El deterioro y el valor del turismo social
La última actividad con huéspedes en Chapadmalal se registró en enero y febrero de 2025, a través de un operador privado. A pesar de una alta ocupación, la experiencia no se repitió este año, y el complejo lleva más de un año sin prestar servicios regulares.
El conjunto edilicio, diseñado por el arquitecto Alejandro Bustillo y declarado monumento histórico nacional, ha sido objeto de intentos de recuperación en las últimas dos décadas. Durante la gestión anterior se rehabilitó el Hotel 6, incorporando ascensores. Sin embargo, la última inversión relevante data de 2022, y otros edificios presentan un marcado deterioro, con sectores sin aberturas, escombros y presencia de aves.
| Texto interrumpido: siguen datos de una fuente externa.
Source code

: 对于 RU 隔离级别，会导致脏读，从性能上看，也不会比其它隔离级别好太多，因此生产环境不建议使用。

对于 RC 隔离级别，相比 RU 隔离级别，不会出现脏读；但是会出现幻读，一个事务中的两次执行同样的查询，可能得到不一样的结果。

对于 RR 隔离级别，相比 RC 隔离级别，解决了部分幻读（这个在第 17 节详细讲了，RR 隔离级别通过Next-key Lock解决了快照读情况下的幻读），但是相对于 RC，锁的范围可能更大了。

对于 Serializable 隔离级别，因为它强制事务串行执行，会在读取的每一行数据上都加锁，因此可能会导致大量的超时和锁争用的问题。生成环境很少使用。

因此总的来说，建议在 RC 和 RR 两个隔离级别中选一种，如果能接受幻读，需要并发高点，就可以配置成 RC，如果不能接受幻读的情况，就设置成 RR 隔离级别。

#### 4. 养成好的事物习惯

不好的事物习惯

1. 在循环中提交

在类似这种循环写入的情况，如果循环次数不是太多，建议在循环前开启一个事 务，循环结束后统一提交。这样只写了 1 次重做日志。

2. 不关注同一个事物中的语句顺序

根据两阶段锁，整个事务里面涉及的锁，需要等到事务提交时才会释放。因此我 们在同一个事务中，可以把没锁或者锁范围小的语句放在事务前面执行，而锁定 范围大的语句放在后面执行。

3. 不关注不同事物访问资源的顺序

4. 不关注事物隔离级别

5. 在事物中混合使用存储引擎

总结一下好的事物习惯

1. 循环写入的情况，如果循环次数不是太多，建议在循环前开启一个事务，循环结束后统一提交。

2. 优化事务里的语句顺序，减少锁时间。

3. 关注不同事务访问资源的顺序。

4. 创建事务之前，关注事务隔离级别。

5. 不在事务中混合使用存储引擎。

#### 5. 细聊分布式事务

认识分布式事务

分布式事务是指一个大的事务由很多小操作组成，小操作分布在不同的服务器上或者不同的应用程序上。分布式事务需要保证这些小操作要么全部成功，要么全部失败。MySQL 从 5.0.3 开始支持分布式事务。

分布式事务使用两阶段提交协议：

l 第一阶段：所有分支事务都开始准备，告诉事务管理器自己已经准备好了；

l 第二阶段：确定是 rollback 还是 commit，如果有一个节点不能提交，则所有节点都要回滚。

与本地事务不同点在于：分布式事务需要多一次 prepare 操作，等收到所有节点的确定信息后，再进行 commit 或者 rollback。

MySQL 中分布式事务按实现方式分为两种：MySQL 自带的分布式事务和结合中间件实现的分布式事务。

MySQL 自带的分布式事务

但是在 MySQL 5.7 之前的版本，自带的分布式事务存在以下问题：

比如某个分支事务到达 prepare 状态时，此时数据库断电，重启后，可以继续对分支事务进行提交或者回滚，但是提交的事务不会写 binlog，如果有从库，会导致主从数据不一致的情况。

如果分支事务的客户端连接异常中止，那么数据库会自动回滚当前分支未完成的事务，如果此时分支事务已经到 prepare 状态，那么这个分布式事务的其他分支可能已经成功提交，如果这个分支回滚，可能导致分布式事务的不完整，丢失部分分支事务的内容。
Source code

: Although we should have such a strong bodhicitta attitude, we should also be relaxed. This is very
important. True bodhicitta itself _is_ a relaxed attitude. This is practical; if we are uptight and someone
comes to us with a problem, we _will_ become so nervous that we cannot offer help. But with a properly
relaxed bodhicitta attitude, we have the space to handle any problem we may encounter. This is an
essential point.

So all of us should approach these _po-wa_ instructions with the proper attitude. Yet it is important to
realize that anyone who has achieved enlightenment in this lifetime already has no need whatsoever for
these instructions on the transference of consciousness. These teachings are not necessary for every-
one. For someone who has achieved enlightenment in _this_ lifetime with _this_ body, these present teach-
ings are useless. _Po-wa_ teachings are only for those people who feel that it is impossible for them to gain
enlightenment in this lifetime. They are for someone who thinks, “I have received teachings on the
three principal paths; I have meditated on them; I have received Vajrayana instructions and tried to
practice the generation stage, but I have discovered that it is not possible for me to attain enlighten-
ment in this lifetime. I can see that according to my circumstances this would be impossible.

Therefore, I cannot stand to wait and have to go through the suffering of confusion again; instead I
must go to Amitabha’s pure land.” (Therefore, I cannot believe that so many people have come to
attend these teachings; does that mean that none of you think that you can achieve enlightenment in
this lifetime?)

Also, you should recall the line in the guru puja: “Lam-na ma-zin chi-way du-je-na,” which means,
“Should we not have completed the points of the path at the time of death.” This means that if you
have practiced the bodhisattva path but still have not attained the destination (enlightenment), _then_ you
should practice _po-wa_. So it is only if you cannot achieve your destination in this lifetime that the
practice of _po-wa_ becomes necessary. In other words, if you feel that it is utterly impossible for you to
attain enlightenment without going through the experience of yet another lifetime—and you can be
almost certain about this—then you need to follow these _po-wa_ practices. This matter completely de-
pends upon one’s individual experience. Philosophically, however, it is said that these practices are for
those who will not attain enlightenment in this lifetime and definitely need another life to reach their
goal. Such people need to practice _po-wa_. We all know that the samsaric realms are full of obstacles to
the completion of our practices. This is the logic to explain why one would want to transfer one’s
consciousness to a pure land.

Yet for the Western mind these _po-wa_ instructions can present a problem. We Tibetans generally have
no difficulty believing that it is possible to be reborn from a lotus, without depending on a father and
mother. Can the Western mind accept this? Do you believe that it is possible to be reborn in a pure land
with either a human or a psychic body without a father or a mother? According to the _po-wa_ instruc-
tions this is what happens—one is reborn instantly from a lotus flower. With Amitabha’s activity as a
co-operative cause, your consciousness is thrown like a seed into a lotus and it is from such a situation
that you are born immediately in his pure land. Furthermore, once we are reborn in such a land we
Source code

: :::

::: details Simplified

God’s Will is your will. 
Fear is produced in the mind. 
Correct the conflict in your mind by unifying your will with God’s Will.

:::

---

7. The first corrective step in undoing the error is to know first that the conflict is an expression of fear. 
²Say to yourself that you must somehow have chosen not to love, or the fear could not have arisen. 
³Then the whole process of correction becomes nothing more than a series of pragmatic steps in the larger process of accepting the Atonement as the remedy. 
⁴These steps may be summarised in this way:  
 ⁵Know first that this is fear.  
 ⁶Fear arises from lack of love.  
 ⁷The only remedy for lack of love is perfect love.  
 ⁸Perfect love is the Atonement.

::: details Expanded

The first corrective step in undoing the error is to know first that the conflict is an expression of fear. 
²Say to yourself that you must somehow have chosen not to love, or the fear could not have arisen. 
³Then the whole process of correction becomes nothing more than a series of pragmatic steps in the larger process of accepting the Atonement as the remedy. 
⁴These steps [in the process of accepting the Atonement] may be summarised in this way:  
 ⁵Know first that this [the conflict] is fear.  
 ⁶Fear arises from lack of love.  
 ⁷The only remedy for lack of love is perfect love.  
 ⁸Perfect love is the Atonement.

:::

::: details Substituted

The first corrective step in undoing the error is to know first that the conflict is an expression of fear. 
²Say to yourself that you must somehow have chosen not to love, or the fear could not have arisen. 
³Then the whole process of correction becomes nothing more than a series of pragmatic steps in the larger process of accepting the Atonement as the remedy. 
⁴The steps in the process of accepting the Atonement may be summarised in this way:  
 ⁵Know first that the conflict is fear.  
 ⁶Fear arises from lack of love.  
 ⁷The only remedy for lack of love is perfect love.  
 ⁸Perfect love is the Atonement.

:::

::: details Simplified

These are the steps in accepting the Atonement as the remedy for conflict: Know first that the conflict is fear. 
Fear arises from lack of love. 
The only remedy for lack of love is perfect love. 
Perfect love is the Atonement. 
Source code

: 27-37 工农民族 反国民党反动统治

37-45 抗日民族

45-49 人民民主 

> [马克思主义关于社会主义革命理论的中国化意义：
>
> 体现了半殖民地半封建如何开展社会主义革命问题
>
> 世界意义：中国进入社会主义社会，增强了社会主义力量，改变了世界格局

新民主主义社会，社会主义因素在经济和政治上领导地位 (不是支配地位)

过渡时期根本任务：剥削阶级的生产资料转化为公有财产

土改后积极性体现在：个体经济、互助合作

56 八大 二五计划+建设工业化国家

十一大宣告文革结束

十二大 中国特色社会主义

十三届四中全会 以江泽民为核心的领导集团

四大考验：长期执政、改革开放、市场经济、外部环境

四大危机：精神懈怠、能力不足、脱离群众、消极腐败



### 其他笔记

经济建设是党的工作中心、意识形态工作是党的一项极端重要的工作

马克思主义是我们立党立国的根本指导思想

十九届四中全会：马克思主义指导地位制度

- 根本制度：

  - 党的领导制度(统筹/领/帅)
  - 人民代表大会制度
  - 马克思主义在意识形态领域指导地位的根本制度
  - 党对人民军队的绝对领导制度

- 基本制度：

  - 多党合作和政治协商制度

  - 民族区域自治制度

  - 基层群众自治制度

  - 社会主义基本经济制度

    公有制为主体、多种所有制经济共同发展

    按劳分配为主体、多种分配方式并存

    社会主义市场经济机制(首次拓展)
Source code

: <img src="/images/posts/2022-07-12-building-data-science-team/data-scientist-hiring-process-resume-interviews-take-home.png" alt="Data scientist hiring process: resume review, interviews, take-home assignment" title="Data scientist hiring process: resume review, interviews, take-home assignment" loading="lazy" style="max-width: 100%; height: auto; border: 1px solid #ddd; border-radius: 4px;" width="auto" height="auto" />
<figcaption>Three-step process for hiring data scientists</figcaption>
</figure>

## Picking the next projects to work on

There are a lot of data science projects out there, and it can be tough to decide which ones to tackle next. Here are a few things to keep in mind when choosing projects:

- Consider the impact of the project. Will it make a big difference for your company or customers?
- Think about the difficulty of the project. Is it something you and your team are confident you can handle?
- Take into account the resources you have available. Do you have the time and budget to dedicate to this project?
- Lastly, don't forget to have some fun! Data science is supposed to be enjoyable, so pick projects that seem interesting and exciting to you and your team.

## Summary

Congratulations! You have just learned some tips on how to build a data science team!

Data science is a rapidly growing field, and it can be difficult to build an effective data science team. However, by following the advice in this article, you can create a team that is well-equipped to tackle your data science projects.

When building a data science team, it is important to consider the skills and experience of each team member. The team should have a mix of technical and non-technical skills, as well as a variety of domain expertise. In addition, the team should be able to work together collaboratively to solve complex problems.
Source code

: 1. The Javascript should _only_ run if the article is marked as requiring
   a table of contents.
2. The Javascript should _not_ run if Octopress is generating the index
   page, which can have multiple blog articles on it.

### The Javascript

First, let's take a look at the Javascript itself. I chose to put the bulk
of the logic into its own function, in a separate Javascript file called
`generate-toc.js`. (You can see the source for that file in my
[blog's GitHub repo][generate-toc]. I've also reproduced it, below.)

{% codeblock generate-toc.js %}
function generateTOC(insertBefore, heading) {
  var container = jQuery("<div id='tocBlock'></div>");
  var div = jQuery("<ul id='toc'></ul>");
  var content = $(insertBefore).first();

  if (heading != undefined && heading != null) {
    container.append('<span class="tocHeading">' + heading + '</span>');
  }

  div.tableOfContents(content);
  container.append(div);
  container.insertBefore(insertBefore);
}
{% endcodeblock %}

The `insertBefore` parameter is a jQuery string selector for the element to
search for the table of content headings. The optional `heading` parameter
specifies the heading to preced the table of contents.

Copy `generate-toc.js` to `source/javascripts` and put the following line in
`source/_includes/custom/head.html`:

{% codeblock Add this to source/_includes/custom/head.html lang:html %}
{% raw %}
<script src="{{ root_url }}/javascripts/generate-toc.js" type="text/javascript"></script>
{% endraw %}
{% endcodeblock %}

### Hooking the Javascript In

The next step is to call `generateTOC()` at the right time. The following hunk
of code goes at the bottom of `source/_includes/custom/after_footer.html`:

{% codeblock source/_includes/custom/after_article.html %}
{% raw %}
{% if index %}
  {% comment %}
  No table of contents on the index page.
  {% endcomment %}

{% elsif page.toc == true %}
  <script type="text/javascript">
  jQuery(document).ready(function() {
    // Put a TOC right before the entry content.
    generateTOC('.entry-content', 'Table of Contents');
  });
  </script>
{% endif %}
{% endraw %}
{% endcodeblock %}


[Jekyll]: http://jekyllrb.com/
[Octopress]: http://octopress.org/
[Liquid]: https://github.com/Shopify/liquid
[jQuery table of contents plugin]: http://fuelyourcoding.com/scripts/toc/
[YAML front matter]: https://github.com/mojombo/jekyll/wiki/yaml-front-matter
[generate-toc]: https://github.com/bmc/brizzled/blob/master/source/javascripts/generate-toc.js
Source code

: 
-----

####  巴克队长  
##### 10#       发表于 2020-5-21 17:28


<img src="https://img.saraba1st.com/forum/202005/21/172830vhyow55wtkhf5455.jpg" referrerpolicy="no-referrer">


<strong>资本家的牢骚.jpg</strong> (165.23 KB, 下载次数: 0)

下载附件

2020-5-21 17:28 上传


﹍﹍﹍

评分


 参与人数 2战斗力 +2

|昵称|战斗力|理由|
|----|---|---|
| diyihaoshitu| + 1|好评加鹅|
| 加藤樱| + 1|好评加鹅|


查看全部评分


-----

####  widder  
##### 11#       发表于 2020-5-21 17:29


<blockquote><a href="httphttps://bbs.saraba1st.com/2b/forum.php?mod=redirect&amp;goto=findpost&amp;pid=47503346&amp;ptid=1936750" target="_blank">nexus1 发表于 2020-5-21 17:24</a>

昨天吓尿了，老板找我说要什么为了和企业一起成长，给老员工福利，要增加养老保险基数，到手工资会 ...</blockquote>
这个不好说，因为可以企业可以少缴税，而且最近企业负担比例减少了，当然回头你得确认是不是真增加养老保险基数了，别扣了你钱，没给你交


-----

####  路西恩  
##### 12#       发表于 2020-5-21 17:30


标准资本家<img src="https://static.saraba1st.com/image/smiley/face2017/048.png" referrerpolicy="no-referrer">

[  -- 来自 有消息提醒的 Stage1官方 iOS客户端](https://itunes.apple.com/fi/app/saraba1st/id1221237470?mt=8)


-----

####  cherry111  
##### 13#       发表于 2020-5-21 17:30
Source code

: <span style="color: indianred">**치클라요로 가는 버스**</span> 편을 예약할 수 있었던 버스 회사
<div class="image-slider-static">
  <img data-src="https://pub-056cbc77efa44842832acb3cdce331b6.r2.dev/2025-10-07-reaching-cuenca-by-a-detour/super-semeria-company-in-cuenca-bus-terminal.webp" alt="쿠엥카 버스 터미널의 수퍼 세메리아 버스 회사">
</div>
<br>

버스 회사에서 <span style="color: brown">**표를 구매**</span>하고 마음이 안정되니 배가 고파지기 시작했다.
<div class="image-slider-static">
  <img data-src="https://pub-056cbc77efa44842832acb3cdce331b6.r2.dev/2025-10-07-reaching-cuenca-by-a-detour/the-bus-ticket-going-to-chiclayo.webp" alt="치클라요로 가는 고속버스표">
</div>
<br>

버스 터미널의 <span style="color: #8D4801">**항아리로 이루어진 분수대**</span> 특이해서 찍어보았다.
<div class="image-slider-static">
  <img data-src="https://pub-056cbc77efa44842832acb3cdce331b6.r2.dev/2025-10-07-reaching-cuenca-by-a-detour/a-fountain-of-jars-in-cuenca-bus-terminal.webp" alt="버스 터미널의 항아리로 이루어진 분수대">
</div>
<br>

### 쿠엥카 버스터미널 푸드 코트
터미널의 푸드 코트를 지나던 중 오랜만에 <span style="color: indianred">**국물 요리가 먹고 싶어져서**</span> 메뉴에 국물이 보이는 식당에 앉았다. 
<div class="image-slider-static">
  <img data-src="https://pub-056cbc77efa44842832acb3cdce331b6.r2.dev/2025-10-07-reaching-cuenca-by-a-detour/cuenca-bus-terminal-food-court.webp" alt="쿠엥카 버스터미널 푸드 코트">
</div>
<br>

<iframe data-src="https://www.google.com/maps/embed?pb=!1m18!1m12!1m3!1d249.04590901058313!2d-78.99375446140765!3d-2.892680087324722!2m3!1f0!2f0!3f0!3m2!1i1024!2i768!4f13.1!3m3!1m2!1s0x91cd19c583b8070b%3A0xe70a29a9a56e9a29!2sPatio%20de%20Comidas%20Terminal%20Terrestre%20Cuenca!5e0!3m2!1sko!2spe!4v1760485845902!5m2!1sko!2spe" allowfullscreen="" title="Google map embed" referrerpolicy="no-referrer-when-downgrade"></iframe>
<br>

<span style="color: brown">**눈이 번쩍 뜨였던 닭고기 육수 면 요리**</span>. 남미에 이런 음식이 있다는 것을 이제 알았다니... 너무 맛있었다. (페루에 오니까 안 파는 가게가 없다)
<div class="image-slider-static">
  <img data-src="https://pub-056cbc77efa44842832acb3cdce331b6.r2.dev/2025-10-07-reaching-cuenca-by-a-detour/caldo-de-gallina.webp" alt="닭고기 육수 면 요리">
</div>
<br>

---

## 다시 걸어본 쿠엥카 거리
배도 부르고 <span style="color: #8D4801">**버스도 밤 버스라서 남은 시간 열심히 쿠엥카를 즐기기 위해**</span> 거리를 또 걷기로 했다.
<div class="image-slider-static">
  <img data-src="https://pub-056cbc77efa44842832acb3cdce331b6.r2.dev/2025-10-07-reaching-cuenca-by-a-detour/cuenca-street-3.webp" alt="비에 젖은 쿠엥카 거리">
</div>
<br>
Candela Victorica, empleada del complejo desde hace casi 33 años, lamentó la situación en diálogo con LA NACION, no solo por los puestos de trabajo en riesgo sino también por la posible pérdida de una política de turismo social. “Buscan terminar con una propuesta para favorecer un gran negocio”, afirmó Victorica, quien recordó las importantes inversiones realizadas y el acceso al turismo que el complejo brindó a muchas personas sin recursos.
Familias en riesgo de desalojo y el mantenimiento del predio
Victorica señaló que varios empleados residen en el predio, una posibilidad ofrecida desde los inicios del complejo cuando la zona era un corredor poco urbanizado. Actualmente, unas 30 familias viven allí y podrían ser desalojadas si se concretan los despidos. El Gobierno ya había anticipado esta posibilidad mediante una nota de la AABE intimando a desocupar las viviendas.
A pesar de la falta de actividad regular, el personal continúa realizando tareas de mantenimiento, como el corte de césped y el cuidado de las instalaciones, según explicó la delegada Ruiz. Para ello, cuentan con una caja chica enviada por el Estado nacional de apenas $504.000, destinada a cubrir gastos como combustible y repuestos. Los trabajadores aseguran que varios hoteles están en condiciones de recibir huéspedes de inmediato: “Abrís una puerta y todo funciona, lo hemos mantenido”, afirmó Ruiz.